CHARLA CREACIONES CONTEMPORÁNEAS EN EL SUR ANDINO

Este ensayo es el resultado parcial de una tarea de acopio y procesamiento de informaciones y análisis referentes a lo sucedido con el barroco americano desde finales del XVIII, época de su presunto declive, hasta la actualidad, con el auge del llamado neobarroco. Las lecturas y las ideas surgidas durante el transcurso, fueron llevando a otras y ampliando el campo, y advertimos la necesidad de fijarle límites. La decisión fue la de asumir un análisis de contextos del barroco y del arte popular durante el siglo XIX y, sobre todo, de la primera mitad del XX, poniendo especial hincapié en la presencia de ambos en la modernidad artística y arquitectónica latinoamericana, momento de su primera revalorización en firme, y en el que tiene lugar la construcción de identidades nacionales y americanas en las que el barroco tendrá un peso específico.


La delimitación de este campo de acción no carece de intencionalidad: en buena parte de las miradas que hoy se hacen sobre la época barroca como sustento conceptual e iconográfico del neobarroco, se suele dar un salto desde finales del XVIII hasta mediados del XX, cuando José Lezama Lima o Alejo Carpentier, desde el campo de la literatura, comienzan a difundir la idea de una “América barroca” como rasgo de inmanencia en el continente. Desde el ámbito de las artes, se suele hacer referencia al rescate y resignificación del barroco como reacción a la modernidad. Decidimos pues situarnos en ese espacio que aparece más bien apartado de los discursos neobarrocos, reivindicando el papel re-fundacional de las producciones que van desde la época de las independencias hasta el ecuador del siglo XX. En otras palabras, arrimarnos más a las tesis que proponen un “relato largo” del Barroco, que vendría desde el siglo XVII, que a las “hipótesis del retorno”.


En el marco señalado, es nuestro objetivo aquí poner en evidencia un conjunto de realidades válidas para reflexionar sobre el tema, comenzando con el siglo XIX, época de desconciertos para América y de intencionada invisibilización del barroco, y siguiendo con dos apartados dedicados a la primera mitad del XX, con las redenciones del barroco producidas desde el campo de la modernidad arquitectónica y de las vanguardias plásticas.

_Tareas pendientes_.
**a)** ¿Puedes repetir textualmente el fragmento del ensayo sobre el barroco americano que va entre "Este ensayo es" y "un peso específico.", ambos incluidos?
**b)** ¿Podrías prolongar el ensayo sobre el barroco americano a partir de su última oración?

_Material de origen_.
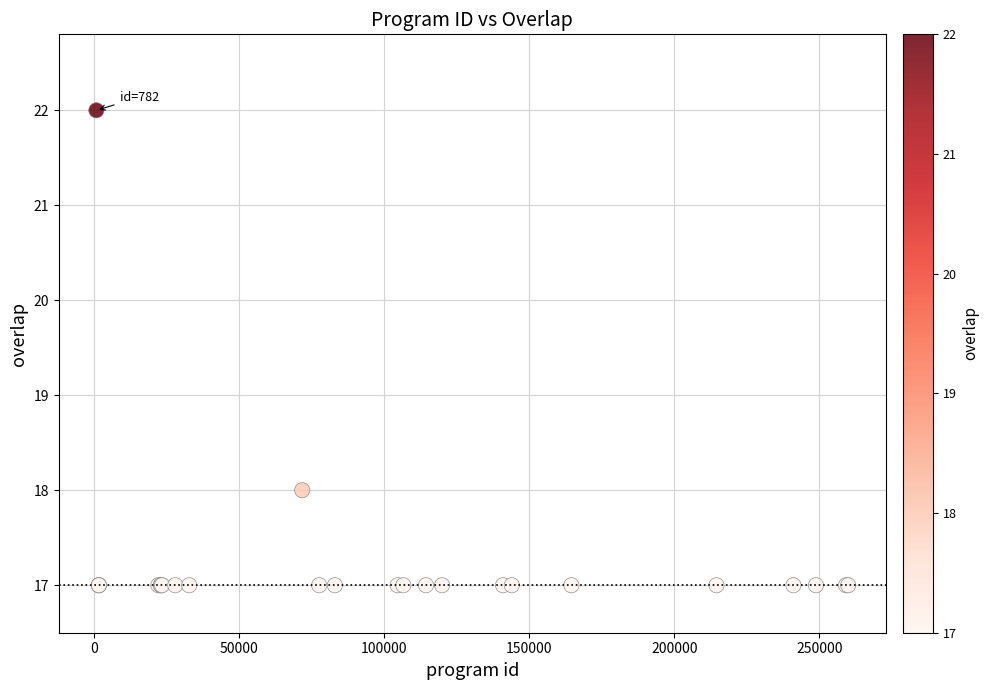

What Y value in the scatter plot is closest to 19?

18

_Respuestas por tarea_.
**a)**
Este ensayo es el resultado parcial de una tarea de acopio y procesamiento de informaciones y análisis referentes a lo sucedido con el barroco americano desde finales del XVIII, época de su presunto declive, hasta la actualidad, con el auge del llamado neobarroco. Las lecturas y las ideas surgidas durante el transcurso, fueron llevando a otras y ampliando el campo, y advertimos la necesidad de fijarle límites. La decisión fue la de asumir un análisis de contextos del barroco y del arte popular durante el siglo XIX y, sobre todo, de la primera mitad del XX, poniendo especial hincapié en la presencia de ambos en la modernidad artística y arquitectónica latinoamericana, momento de su primera revalorización en firme, y en el que tiene lugar la construcción de identidades nacionales y americanas en las que el barroco tendrá un peso específico.

**b)**
El siglo XIX. La era del desconcierto y la invisibilidad del Barroco


El proceso de contemporaneidad en la valorización del Barroco podemos iniciarlo, paradójicamente, en uno de sus momentos más oscuros, cuando, a finales del siglo XVIII y con la Ilustración como paradigma, parece tocar fondo. El academicismo impuesto desde España desmantela el bien engrasado sistema de talleres coloniales, bastión del barroco, para reemplazarlo por un insulso neoclasicismo que, a la postre, se manifestaría extraño a la sensibilidad americana; no sólo consideró al barroco como un “estilo bárbaro” sino que ni siquiera pudo aproximarse a los niveles de calidad del mismo.


Ese orden establecido desde la metrópoli “buscó destruir lo barroco y su aceptación popular, para recuperar el carácter autoritario de un despotismo miope, cuya veta ilustrada pero ahistórica era incapaz de comprender esa profunda realidad americana”. La ilustración europea, pues, se manifestó como una “segunda conquista”. Para peor, el barroco aparecía en el horizonte como sentenciado: en América, su identificación con “lo español”, hizo que se convirtiera en detestable tras el proceso emancipador.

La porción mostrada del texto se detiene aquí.